EXTRACT PROVIDED:
§ §

This is the first title I’ve attempted from my Non-Christie-Listie, as well as the first title from Category 2 (something you might find in the kitchen) and I am happy to report that it has been successfully (and cheerfully) vanquished.

JamThis is Croshaw’s second novel, after Mogworld, and it certainly displays the same swift and silly plotting and characterisation.  Jam follows the story of Travis, a young man who wakes up one morning to discover that his city (incidentally, the one in which I also reside!) has been invaded by flesh-eating jam.  So begins a rollicking romp around Brisbane (Australia, not Texas) involving a cheeky tarantula, plenty of ironic ironicisms and plastic bag fashions a-plenty.

This Novel’s Point of Difference:

Um. I’d say it’s probably the jampocalypse aspect.

Pros:

  • One of Croshaw’s great strengths is silliness-in-appropriate-quantities and this book is jam-packed (pun-intended).with the same. There’s a lot of humour and laugh out loud lines in this book – it’s really one for when you need a bit of a chuckle or aren’t in the mood for anything too heavy in the thinking department.
  • It’s set in Bris-vegas….I quite enjoyed seeing the cityscape on the front cover and being able to recognise the Gotham City Building (I don’t know it’s actual name…since it was built everybody I know has only ever referred to it as the Gotham City Building)
  • It’s a fantastically welcome change from Zombie-related apocalypses (apocalypsi??), and scary, bring-us-all-down dystopian thrillers.

Cons:

  • It’s silly.  Now I realise I just put this in Pros, but I’ve read a lot of reviews (from people who are familiar with Croshaw’s work, weirdly) that panned this book because some of the events depicted were too silly to be credible.  I found this a bit odd, considering the whole premise is based on apocalypse by carnivorous strawberry preserve.  But I suppose, if you are after strictly believable scenarios, this is not the book you’re looking for.

§ §

DATASET CONTENT:
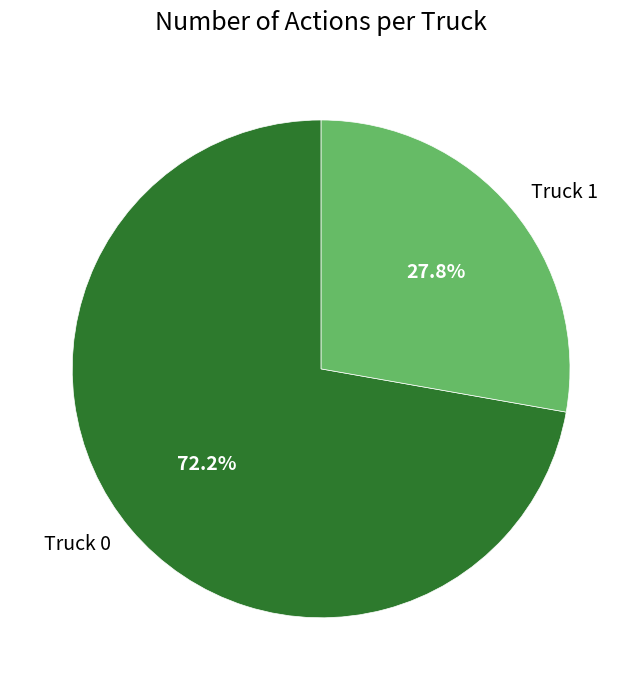

Count the number of slices in the pie.

2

§ §

PROBLEMS TO SOLVE:
[1] Copy out the review of Jam between "JamThis is Croshaw’s" and "the thinking department.", inclusive.
[2] Pick up the review of Jam where it stops and keep writing it.

ANSWERS:
[1]
JamThis is Croshaw’s second novel, after Mogworld, and it certainly displays the same swift and silly plotting and characterisation.  Jam follows the story of Travis, a young man who wakes up one morning to discover that his city (incidentally, the one in which I also reside!) has been invaded by flesh-eating jam.  So begins a rollicking romp around Brisbane (Australia, not Texas) involving a cheeky tarantula, plenty of ironic ironicisms and plastic bag fashions a-plenty.

This Novel’s Point of Difference:

Um. I’d say it’s probably the jampocalypse aspect.

Pros:

  • One of Croshaw’s great strengths is silliness-in-appropriate-quantities and this book is jam-packed (pun-intended).with the same. There’s a lot of humour and laugh out loud lines in this book – it’s really one for when you need a bit of a chuckle or aren’t in the mood for anything too heavy in the thinking department.

[2]
  • I found it hard to recognise my own city in parts of this work….Croshaw faithfully recreates Brisbane landmarks and general layouts, except in the naming of two buildings in which most of the action takes place.  So the Myer Centre becomes the Briar Centre, and the Hitachi building becomes the Hibatsu building….but other landmarks, such as the Wintergarden and plenty of streets are given their proper names….as a local, I found this irritating as it got in the way of me picturing the action as it was occuring in places I know very well.
  • Croshaw uses plenty of American dialect words despite mostly Australian characters in an Australian setting – for example” ice pops” (we call ’em ice blocks here), “community college” (TAFE), “janitor” (cleaning staff), “middle school” (we only have primary and high), “wastepaper baskets” (bins)….I found this quite SPECTACULARLY annoying.

Teaser Text:

He sighed. “There isn’t much we can do without electricity, but my team has been researching alternatives.  One of my engineers proposed a system of fans powered by dogs in giant hamster wheels, but the major issue there is our limited dog inventory.  We’ll keep looking into it”.  p199

Although I have listed three cons, in honesty, if you are not a Brisbanite, it is unlikely you will even notice the specific local references (or lack thereof) that irritated me so.  If you’ve never tried Croshaw’s work before and you are open-minded, enjoy a bit of silly humour and particularly if you are aged 20 – 40 and interested in gaming, you should probably give it a go.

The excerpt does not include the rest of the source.